Kafka commit strategies _al, Kafka commit types _al, Kafka in nutshell _al

Kafka configurations _al

  • At-most once Configuration: At-most-once means the message will be delivered at-most once. Once delivered, there is no chance of delivering again. If the consumer is unable to handle the message due to some exception, the message is lost. This is because Kafka is automatically committing the last offset used.

  • At-least once configuration: At-least once as the name suggests, message will be delivered atleast once. There is high chance that message will be delivered again as duplicate. Let’s say consumer has processed the messages and committed the messages to its local store, but consumer crashes and did not get a chance to commit offset to Kafka before it has crashed. When consumer restarts, Kafka would deliver messages from the last offset, resulting in duplicates.

    • Consumer should now then take control of the message offset commits to Kafka by making the consumer.commitSync() call.
  • Exactly-once configuration: Exactly-once as the name suggests, there will be only one and once message delivery. It difficult to achieve in practice.

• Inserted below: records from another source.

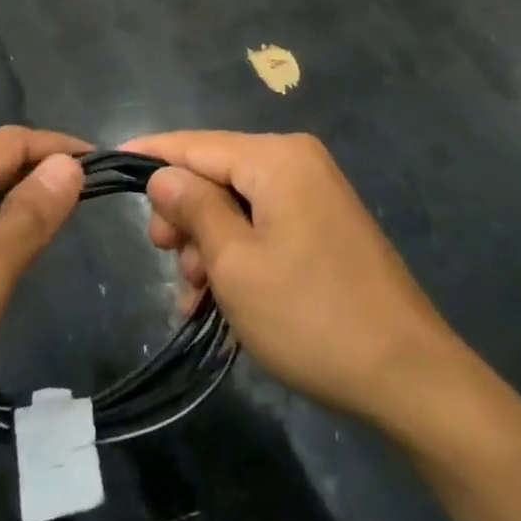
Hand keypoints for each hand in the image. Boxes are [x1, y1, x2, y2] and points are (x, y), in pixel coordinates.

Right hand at [123, 131, 461, 431]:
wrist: (409, 376)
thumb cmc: (311, 315)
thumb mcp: (236, 264)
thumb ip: (194, 209)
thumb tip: (163, 175)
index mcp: (276, 158)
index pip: (197, 144)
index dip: (152, 155)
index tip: (111, 162)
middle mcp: (297, 162)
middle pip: (216, 174)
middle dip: (185, 216)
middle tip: (168, 261)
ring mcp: (315, 194)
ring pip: (237, 205)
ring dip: (208, 245)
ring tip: (195, 298)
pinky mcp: (324, 226)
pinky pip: (263, 225)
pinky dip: (237, 254)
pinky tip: (219, 300)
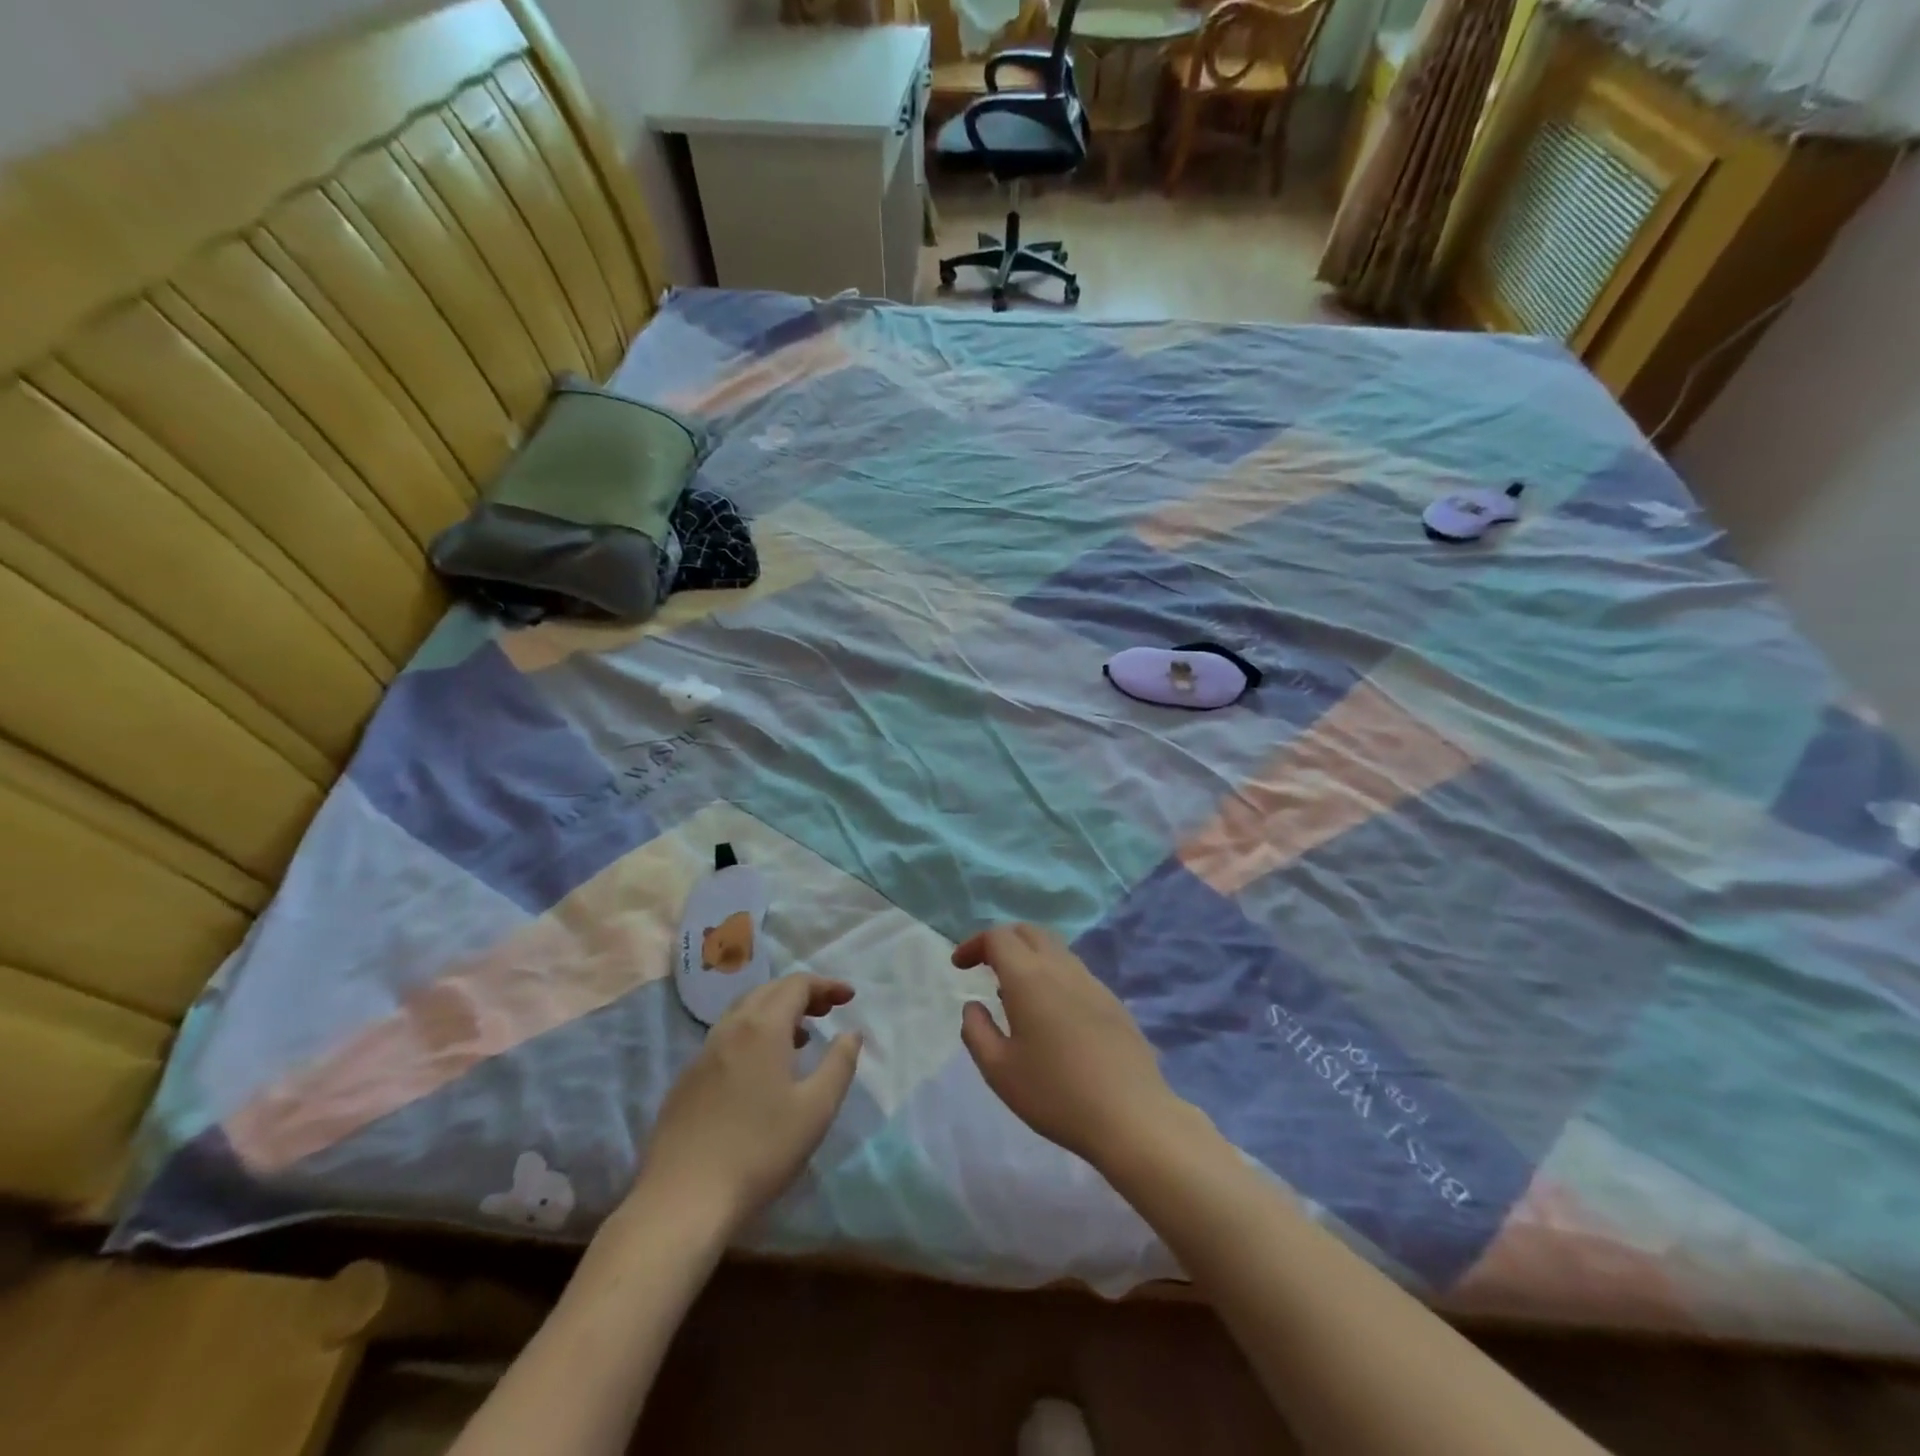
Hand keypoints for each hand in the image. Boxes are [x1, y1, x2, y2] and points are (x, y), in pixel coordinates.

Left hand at [633, 975, 862, 1235]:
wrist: (682, 1201)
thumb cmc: (760, 1151)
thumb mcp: (816, 1110)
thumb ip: (839, 1064)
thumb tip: (851, 1033)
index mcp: (762, 1028)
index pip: (796, 985)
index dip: (826, 985)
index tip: (849, 998)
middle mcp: (729, 1029)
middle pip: (768, 991)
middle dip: (801, 993)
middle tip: (828, 1010)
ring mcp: (702, 1054)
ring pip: (743, 1013)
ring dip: (775, 1013)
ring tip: (800, 1037)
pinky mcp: (686, 1081)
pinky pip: (726, 1039)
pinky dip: (752, 1035)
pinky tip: (761, 1071)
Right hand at [953, 924, 1189, 1169]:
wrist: (1131, 1115)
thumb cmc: (1056, 1093)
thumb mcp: (999, 1070)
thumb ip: (976, 1031)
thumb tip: (973, 1006)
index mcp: (1029, 977)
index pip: (998, 937)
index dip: (974, 944)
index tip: (960, 967)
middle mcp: (1061, 968)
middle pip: (1029, 932)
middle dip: (1002, 941)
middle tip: (985, 967)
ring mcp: (1092, 982)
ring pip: (1055, 950)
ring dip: (1029, 957)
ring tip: (1014, 993)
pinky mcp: (1112, 1002)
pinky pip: (1074, 972)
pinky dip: (1052, 975)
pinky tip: (1050, 1014)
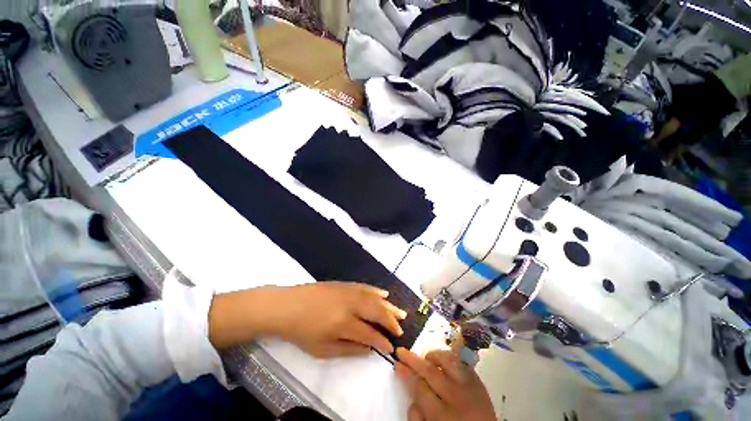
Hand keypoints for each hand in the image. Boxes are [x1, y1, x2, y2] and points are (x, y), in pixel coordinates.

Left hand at [209, 282, 406, 356]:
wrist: (287, 305)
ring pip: (374, 298)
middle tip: (400, 327)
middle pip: (377, 311)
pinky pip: (365, 287)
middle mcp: (350, 305)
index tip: (391, 346)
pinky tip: (384, 294)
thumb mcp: (322, 349)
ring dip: (388, 305)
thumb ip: (348, 349)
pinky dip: (376, 291)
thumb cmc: (302, 331)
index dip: (382, 340)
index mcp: (343, 323)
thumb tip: (369, 349)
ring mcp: (348, 291)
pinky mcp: (344, 284)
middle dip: (391, 320)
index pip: (370, 333)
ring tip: (400, 311)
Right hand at [395, 348, 494, 420]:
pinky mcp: (480, 383)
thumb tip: (411, 398)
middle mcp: (456, 397)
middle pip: (430, 372)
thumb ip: (418, 418)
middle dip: (413, 360)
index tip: (397, 364)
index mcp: (442, 416)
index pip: (419, 387)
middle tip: (402, 352)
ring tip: (425, 357)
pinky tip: (444, 361)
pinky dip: (451, 358)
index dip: (406, 374)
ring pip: (448, 361)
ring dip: (434, 356)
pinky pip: (463, 363)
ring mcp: (470, 388)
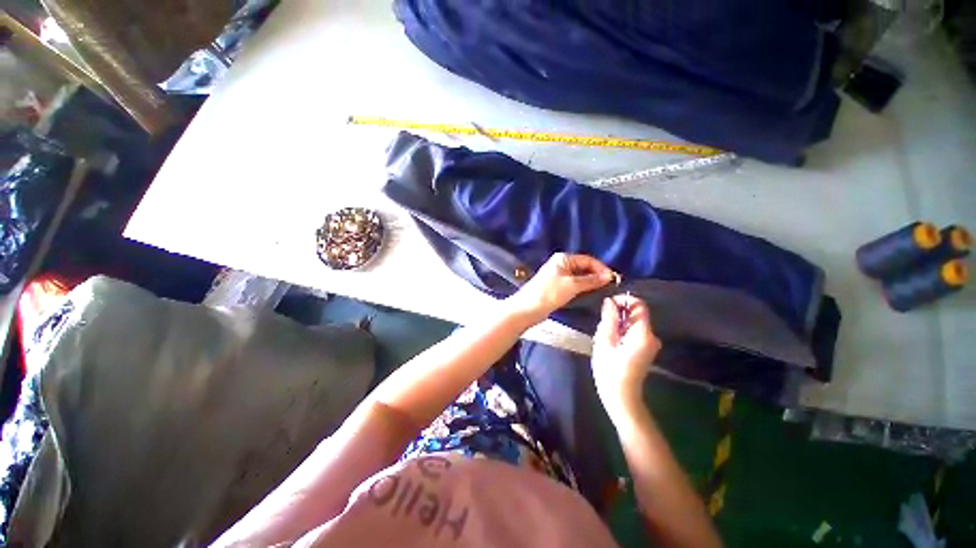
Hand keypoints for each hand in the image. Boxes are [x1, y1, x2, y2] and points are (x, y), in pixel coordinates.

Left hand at [506, 253, 615, 321]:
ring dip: (590, 283)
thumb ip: (591, 280)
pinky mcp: (556, 287)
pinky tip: (589, 295)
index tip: (613, 279)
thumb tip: (609, 276)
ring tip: (602, 291)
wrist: (528, 308)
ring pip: (579, 277)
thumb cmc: (550, 292)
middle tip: (609, 287)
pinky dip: (582, 288)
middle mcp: (561, 264)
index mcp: (563, 258)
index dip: (601, 268)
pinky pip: (574, 285)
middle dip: (596, 275)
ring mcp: (558, 276)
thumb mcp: (572, 285)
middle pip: (584, 267)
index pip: (588, 260)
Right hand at [592, 295, 660, 417]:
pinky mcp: (646, 349)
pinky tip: (611, 343)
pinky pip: (634, 331)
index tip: (608, 304)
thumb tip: (610, 301)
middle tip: (602, 326)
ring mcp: (650, 343)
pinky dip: (622, 331)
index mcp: (642, 334)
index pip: (639, 305)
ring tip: (605, 337)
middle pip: (636, 314)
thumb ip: (609, 319)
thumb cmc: (609, 370)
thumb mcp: (604, 342)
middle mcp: (652, 336)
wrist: (621, 396)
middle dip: (618, 314)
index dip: (624, 300)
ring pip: (633, 323)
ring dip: (618, 324)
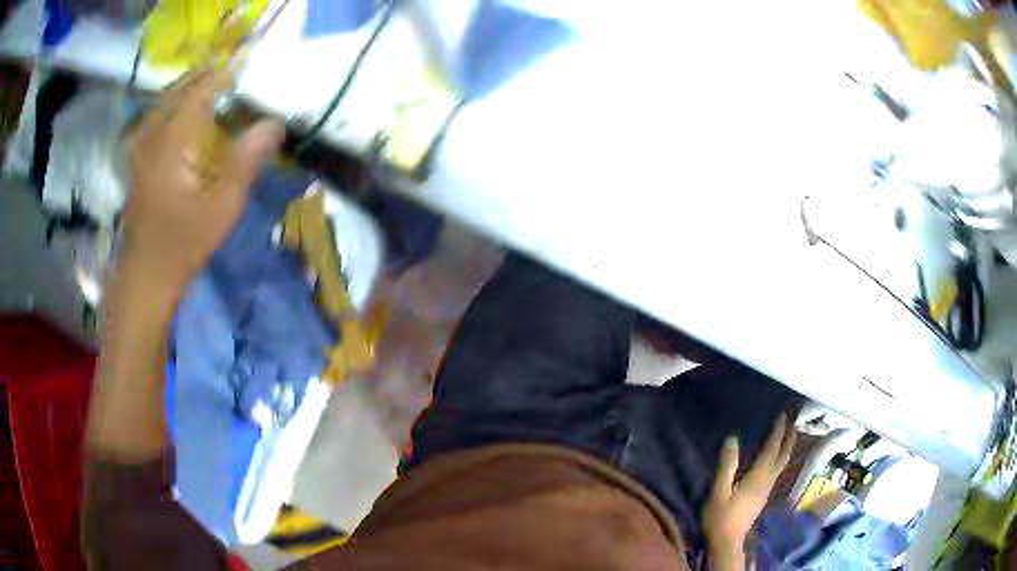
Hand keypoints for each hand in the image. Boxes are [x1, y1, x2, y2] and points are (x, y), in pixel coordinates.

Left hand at [122, 69, 283, 297]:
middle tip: (229, 73)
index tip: (247, 65)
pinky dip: (170, 110)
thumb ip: (246, 160)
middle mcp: (155, 134)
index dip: (225, 73)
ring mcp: (142, 148)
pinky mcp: (137, 162)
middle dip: (205, 75)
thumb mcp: (222, 205)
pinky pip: (153, 121)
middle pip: (180, 88)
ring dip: (186, 89)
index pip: (202, 88)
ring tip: (208, 88)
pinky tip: (179, 119)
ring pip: (164, 102)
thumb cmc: (184, 242)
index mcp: (174, 139)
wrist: (146, 274)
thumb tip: (274, 123)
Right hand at [702, 414, 796, 565]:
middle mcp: (767, 481)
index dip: (778, 432)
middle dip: (789, 438)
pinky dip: (780, 457)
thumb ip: (726, 465)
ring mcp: (767, 489)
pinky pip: (777, 470)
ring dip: (787, 447)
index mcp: (758, 477)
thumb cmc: (721, 516)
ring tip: (788, 434)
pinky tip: (775, 458)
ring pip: (782, 463)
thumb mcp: (719, 490)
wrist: (727, 541)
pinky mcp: (763, 495)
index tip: (783, 415)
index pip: (772, 449)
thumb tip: (732, 438)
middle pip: (783, 456)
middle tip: (793, 421)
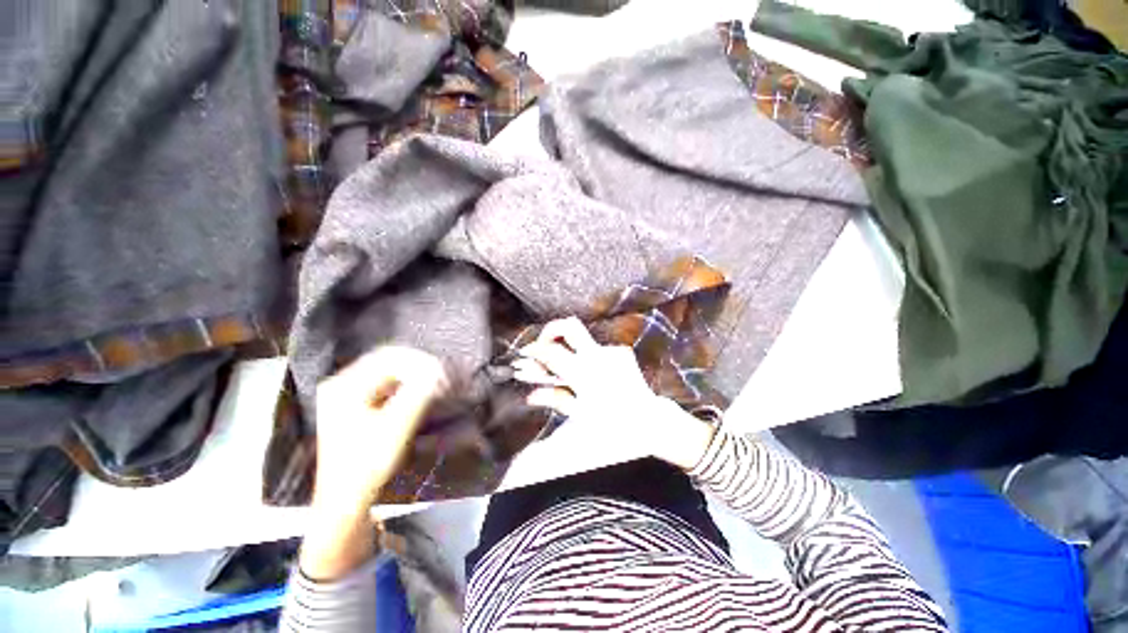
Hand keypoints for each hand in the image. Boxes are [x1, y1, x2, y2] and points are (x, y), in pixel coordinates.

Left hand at [312, 346, 447, 511]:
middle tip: (442, 376)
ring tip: (435, 382)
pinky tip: (419, 391)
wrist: (345, 500)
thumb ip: (419, 393)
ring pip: (388, 371)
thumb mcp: (397, 426)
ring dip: (414, 374)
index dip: (421, 361)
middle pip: (388, 360)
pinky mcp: (355, 404)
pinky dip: (406, 384)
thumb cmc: (367, 464)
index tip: (443, 373)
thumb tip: (440, 370)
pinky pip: (386, 383)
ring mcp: (346, 393)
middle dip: (419, 365)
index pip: (390, 357)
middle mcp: (342, 383)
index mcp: (344, 385)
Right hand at [513, 317, 714, 470]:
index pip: (551, 351)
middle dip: (551, 330)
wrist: (648, 419)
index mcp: (583, 372)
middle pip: (569, 325)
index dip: (534, 350)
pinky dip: (589, 357)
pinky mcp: (621, 352)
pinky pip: (598, 348)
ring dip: (571, 348)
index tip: (526, 353)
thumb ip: (554, 399)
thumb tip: (532, 395)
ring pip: (583, 338)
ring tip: (567, 367)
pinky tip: (591, 372)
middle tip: (543, 343)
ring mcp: (611, 352)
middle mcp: (597, 356)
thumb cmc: (614, 423)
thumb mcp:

    • In this case offset needs to be manually managed.
  • In Kafka, the relationship (multiplicity) between partitions and consumers is defined by how partitions are assigned to consumers within a consumer group. The multiplicity is generally described as:

    • One Partition -> One Consumer: Each partition in a Kafka topic can be consumed by only one consumer within the same consumer group at a time. This means that a partition is assigned exclusively to one consumer in the group.
    • One Consumer -> Multiple Partitions: A single consumer can be assigned multiple partitions. If there are more partitions than consumers in a consumer group, some consumers will handle more than one partition.
    • Scenarios:
      • Equal Number of Partitions and Consumers: If the number of partitions equals the number of consumers in the consumer group, each consumer will be assigned exactly one partition.
      • More Partitions than Consumers: If there are more partitions than consumers, some consumers will be assigned multiple partitions.
      • More Consumers than Partitions: If there are more consumers than partitions, some consumers will not be assigned any partitions. Only the number of consumers equal to the number of partitions will actively consume messages.
    • Example:
      • Topic with 4 Partitions:
        • Scenario 1: 4 consumers (C1, C2, C3, C4) in the same consumer group. Each consumer will consume from one partition.
        • Scenario 2: 2 consumers (C1, C2) in the same consumer group. Each consumer will consume from 2 partitions.
        • Scenario 3: 6 consumers (C1 to C6) in the same consumer group. Only 4 consumers will consume, and 2 will remain idle.
      • Summary:
        • One Partition can be consumed by only one consumer within the same consumer group.
        • One Consumer can consume data from multiple partitions if the number of partitions exceeds the number of consumers in the group.
        • Understanding this multiplicity helps design Kafka consumer groups for efficient data processing, considering the number of partitions and consumers needed.